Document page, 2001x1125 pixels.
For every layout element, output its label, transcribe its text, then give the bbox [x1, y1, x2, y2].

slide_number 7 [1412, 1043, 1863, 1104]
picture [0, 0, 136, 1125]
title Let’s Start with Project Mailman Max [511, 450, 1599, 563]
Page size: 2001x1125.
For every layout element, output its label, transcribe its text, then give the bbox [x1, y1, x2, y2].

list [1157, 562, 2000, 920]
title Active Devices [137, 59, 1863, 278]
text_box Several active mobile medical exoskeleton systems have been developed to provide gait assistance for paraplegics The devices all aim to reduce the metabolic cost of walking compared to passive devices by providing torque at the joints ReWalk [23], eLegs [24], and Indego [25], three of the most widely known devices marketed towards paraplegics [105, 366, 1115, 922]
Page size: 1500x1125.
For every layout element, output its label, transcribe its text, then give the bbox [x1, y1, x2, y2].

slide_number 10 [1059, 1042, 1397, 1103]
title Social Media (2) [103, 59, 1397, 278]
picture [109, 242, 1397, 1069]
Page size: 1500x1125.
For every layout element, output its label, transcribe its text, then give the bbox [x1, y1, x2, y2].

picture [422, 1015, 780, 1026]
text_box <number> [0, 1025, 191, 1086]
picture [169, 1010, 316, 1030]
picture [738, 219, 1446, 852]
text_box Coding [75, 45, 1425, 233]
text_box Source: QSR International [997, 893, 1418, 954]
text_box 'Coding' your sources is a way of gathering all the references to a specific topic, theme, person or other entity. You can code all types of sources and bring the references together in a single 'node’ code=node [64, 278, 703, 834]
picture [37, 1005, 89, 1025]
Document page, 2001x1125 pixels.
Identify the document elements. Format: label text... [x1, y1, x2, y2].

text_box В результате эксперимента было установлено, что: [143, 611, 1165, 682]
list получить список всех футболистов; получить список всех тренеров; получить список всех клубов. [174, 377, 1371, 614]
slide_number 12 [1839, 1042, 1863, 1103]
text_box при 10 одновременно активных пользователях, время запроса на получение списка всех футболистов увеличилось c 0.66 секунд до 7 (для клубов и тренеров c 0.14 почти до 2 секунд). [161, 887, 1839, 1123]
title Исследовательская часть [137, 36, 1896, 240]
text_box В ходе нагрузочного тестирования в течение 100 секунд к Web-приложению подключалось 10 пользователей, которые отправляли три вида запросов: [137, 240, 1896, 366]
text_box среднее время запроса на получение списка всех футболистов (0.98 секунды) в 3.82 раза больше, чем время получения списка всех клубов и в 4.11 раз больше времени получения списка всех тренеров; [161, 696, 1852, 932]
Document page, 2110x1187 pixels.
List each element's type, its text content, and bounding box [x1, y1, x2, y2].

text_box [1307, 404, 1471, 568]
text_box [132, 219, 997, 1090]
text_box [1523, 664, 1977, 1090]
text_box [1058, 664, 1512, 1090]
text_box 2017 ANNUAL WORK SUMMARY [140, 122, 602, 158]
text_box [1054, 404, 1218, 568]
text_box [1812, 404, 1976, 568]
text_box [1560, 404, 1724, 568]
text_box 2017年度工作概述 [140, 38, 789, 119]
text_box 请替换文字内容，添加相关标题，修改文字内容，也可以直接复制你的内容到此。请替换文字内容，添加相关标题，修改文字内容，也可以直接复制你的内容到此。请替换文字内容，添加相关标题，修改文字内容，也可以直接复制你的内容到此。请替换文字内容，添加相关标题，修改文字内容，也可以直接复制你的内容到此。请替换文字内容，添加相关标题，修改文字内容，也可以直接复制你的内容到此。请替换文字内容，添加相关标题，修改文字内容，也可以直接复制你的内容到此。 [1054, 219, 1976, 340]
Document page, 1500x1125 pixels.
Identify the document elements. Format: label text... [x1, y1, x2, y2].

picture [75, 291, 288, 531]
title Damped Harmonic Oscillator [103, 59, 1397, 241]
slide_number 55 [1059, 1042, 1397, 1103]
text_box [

» **What you should do**
The records above are to be copied in full, exactly as written.

» **Response area**
Document page, 2001x1125 pixels.
For every layout element, output its label, transcribe its text, then give the bbox [x1, y1, x2, y2].

slide_number 7 [1412, 1043, 1863, 1104]
picture [0, 0, 136, 1125]
title Let’s Start with Project Mailman Max [511, 450, 1599, 563]
Page size: 2001x1125.
For every layout element, output its label, transcribe its text, then give the bbox [x1, y1, x2, y2].

list [1157, 562, 2000, 920]
title Active Devices [137, 59, 1863, 278]
text_box Several active mobile medical exoskeleton systems have been developed to provide gait assistance for paraplegics The devices all aim to reduce the metabolic cost of walking compared to passive devices by providing torque at the joints ReWalk [23], eLegs [24], and Indego [25], three of the most widely known devices marketed towards paraplegics [105, 366, 1115, 922]
Page size: 1500x1125.
For every layout element, output its label, transcribe its text, then give the bbox [x1, y1, x2, y2].

slide_number 10 [1059, 1042, 1397, 1103]
title Social Media (2) [103, 59, 1397, 278]
picture [109, 242, 1397, 1069]
Page size: 1500x1125.
For every layout element, output its label, transcribe its text, then give the bbox [x1, y1, x2, y2].

picture [422, 1015, 780, 1026]
text_box <number> [0, 1025, 191, 1086]
picture [169, 1010, 316, 1030]
picture [738, 219, 1446, 852]
text_box Coding [75, 45, 1425, 233]
text_box Source: QSR International [997, 893, 1418, 954]
text_box 'Coding' your sources is a way of gathering all the references to a specific topic, theme, person or other entity. You can code all types of sources and bring the references together in a single 'node’ code=node [64, 278, 703, 834]
picture [37, 1005, 89, 1025]
Document page, 2001x1125 pixels.
Identify the document elements. Format: label text... [x1, y1, x2, y2].

text_box В результате эксперимента было установлено, что: [143, 611, 1165, 682]
list получить список всех футболистов; получить список всех тренеров; получить список всех клубов. [174, 377, 1371, 614]
slide_number 12 [1839, 1042, 1863, 1103]
text_box при 10 одновременно активных пользователях, время запроса на получение списка всех футболистов увеличилось c 0.66 секунд до 7 (для клубов и тренеров c 0.14 почти до 2 секунд). [161, 887, 1839, 1123]
title Исследовательская часть [137, 36, 1896, 240]
text_box В ходе нагрузочного тестирования в течение 100 секунд к Web-приложению подключалось 10 пользователей, которые отправляли три вида запросов: [137, 240, 1896, 366]
text_box среднее время запроса на получение списка всех футболистов (0.98 секунды) в 3.82 раза больше, чем время получения списка всех клубов и в 4.11 раз больше времени получения списка всех тренеров; [161, 696, 1852, 932]
Document page, 2110x1187 pixels.
List each element's type, its text content, and bounding box [x1, y1, x2, y2].

text_box [1307, 404, 1471, 568]
text_box [132, 219, 997, 1090]
text_box [1523, 664, 1977, 1090]
text_box [1058, 664, 1512, 1090]
text_box 2017 ANNUAL WORK SUMMARY [140, 122, 602, 158]
text_box [1054, 404, 1218, 568]
text_box [1812, 404, 1976, 568]
text_box [1560, 404, 1724, 568]
text_box 2017年度工作概述 [140, 38, 789, 119]
text_box 请替换文字内容，添加相关标题，修改文字内容，也可以直接复制你的内容到此。请替换文字内容，添加相关标题，修改文字内容，也可以直接复制你的内容到此。请替换文字内容，添加相关标题，修改文字内容，也可以直接复制你的内容到此。请替换文字内容，添加相关标题，修改文字内容，也可以直接复制你的内容到此。请替换文字内容，添加相关标题，修改文字内容，也可以直接复制你的内容到此。请替换文字内容，添加相关标题，修改文字内容，也可以直接复制你的内容到此。 [1054, 219, 1976, 340]
Document page, 1500x1125 pixels.
Identify the document elements. Format: label text... [x1, y1, x2, y2].

picture [75, 291, 288, 531]
title Damped Harmonic Oscillator [103, 59, 1397, 241]
slide_number 55 [1059, 1042, 1397, 1103]
text_box [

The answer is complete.